**Verilen talimat 1**
Dizi ve film süreleri üzerine yazıya göre aşağıdaki soruları cevaplayın; cevapları da aynı harflerle işaretleyin.
(a) Reklamlardan başka geliri olmayan diziler ne amaçla uzatılıyor?
(b) Yazar, artık kimsenin filmini kaç dakika çerçevesinde yapmadığını söylüyor?
(c) Cem Yılmaz'ın G.O.R.A ve A.R.O.G'dan sonra çektiği devam filminin adı nedir?
**Verilen talimat 2**
Dizi ve film süreleri üzerine yazıyı, son cümlesinden sonra kaldığı yerden devam ettirin.

══ Belge metni ══

Bir şeyi başarmışsak, tutmuşsa, izleyicisi varsa, sonuna kadar götürüyoruz, ta ki sıkı(lı)ncaya kadar. Televizyonu etkileyen sinemanın dizilerle aynı yanlışta buluşmasını anlayamıyorum.
Bizim dizilerimizde her şey uzun, reklamlardan başka geliri olmayan diziler, daha çok reklam alabilmek için -televizyonun bir tanımının da “aptal kutusu” olduğunu unutmamalı bu arada- uzattıkça uzatıyorlar. Öyle ki karakterler bile değişiyor, bırakın tipleri…
Sinemanın bu akıma katılmayacağını düşünüyordum ama nedendir bilmiyorum, yerli yabancı birçok film uzun, hem de çok uzun. Sıkı bir montajın ardından zımba gibi olabilirler oysa. Eskiden seans süreleri vardı, esnediği için artık kimse 90 dakika çerçevesinde yapmıyor filmini…
Arif ile bir kez daha…
Cem Yılmaz, gerçekten çok başarılı filmi G.O.R.A’nın, A.R.O.G’dan sonraki devamını çekmiş: Arif V 216. Devam filmlerinin giderek ivme yitirdiğini, o keyfi vermediğini söylemeliyim hemen. G.O.R.A’da, hâlâ unutulmayan replikler, hatırlanan sahneler varken aynı şeyleri A.R.O.G’da bulamıyoruz. Ya daha uzun hazırlık süresi gerekiyor ya da yeni trükler bulmalı, yeni karakterler yaratmalı, yeni öyküler yazmalı… İzleyici, bir şey demese de fark ediyor, hissediyor.

═══
══ Sağlanan materyal ══

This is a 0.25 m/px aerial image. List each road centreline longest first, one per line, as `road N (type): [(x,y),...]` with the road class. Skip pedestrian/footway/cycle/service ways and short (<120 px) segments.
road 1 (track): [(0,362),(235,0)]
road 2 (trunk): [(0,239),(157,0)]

═══

**Nihai cevap 1**
(a) Daha çok reklam alabilmek için.
(b) 90 dakika.
(c) Arif V 216.

**Nihai cevap 2**
Arif V 216 gerek çekimi, gerek sahne düzeni, gerek kostümleri, gerekse oyuncuları açısından dört dörtlük ama öyküye gelince… Orada durun işte. Şu filmle veya bu sahneyle benzeşikliğinden söz etmiyorum, etkilenmeler, esinlenmeler, laf atmalar olabilir, olmalı da ama bir filmi kurtarmıyor bu toplamalar. Arif V 216, bizi 1969’lara götürüyor. O dönemin sosyal yaşamını, insan ilişkilerini, aile düzenini, şarkılarını sergiliyor. Peki, 216 bunun neresinde? Sahi, pek de gerekli gibi değil… Yani Cem Yılmaz’ın “İnsan olmak isteyen bir Pinokyo öyküsü gibi ve dostluk üzerine” sözleriyle özetlediği filmde, G.O.R.A’dan gelen 216 yapay kalıyor.
Film, inanıyorum ki, gişe yapacak, izleyici hemen her yerde konuşacak, müthiş mutlu olacak (yapımcı da, izleyici de). Ancak sinema açısından baktığımızda yetmeyecek tümü bir arada.
Sosyal ve kültürel bellek…
Filmde, Zeki Müren’den Ajda Pekkan’a, Sadri Alışık’tan Ayhan Işık’a geç 60’lar ve erken 70’lerin sosyokültürel yaşamını yeniden izliyoruz, o kültürü yeniden yaşıyoruz. O dönemi yaşamışlar, gülümseyerek bakarken, yeni kuşak “Vay be…” diyecektir, şaşkınlıkla. Biz izleyicilerin bildiği ama kendilerinin bilmediği birçok şarkı ve olayla o çelişkiyi yaşıyoruz. Çok güzel, çok da başarılı. Hele Zeki Müren’i çok sevdim. Tek kelime etmeden yaşayan Ajda ise aldı götürdü beni… Peki, Ayhan Işık, Cüneyt Arkın ve hatta Filiz Akın… Uzun dediğim o… Paraşüt sahnesi de çıkarılsa film daha bir güçlenir, dirilir.
Cem Yılmaz, önceki filmlerine bakarak daha çok toplumsal mesaj yüklemiş senaryosuna. Doğaçlama cümleler (bilmem ne kadardır) çok sıcak ve güçlü. Bağlı olarak mesaj da içinde yüklü kuşkusuz.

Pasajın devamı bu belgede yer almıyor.